Using the defintion of error function we have finally :

$$\displaystyle \int _{ 0 }^{z}{ { e }^{ -{ x }^{ 2 } }dx } = \frac { \sqrt { \pi } }{ 2 } \mathrm{erf}(z)$$

$$\displaystyle \sum _{ n=0 }^{ \infty }{ { a }_{ n } } =\sqrt { \frac { e\pi }{ 2 } } \mathrm{erf}(\frac { 1 }{ \sqrt { 2 } } )+\sqrt { e }$$ · 2 years, 3 months ago

Excellent solution as usual.
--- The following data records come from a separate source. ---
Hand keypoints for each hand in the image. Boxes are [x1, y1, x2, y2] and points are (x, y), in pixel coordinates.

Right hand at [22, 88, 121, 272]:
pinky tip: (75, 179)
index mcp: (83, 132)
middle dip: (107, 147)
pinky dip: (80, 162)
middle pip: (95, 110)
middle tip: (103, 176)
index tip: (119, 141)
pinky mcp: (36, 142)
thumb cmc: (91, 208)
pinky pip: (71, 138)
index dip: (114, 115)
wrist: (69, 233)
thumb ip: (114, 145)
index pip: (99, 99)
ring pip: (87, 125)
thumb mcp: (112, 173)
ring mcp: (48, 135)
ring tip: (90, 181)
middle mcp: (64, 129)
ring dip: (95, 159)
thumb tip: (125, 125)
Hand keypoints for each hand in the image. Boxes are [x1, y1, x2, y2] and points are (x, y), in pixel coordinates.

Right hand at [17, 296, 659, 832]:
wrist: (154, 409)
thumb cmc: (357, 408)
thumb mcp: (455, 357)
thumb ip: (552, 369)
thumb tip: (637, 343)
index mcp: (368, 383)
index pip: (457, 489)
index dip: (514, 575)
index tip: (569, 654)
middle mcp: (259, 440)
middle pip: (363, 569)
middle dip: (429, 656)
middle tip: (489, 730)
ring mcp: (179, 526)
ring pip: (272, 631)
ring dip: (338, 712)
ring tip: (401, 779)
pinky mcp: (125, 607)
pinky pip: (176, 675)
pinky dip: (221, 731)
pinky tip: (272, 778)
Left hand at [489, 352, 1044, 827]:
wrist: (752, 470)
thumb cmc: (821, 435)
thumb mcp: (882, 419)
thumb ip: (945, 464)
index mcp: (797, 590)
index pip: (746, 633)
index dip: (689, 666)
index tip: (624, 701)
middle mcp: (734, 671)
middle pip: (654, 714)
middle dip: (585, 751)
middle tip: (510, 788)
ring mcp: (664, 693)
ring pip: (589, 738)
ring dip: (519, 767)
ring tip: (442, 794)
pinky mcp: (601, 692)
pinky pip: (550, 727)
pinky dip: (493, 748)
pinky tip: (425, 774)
And now thanks to You I learned how to solve infinite sums using generating functions. · 2 years, 3 months ago

Wonder if there is another way to get to the sum.. · 2 years, 3 months ago

There is an another way you can solve for the general term and then sum can be calculated very easily. · 2 years, 3 months ago

The general term looks horrid. How do we sum it? · 2 years, 3 months ago

Nice ! +1 · 2 years, 3 months ago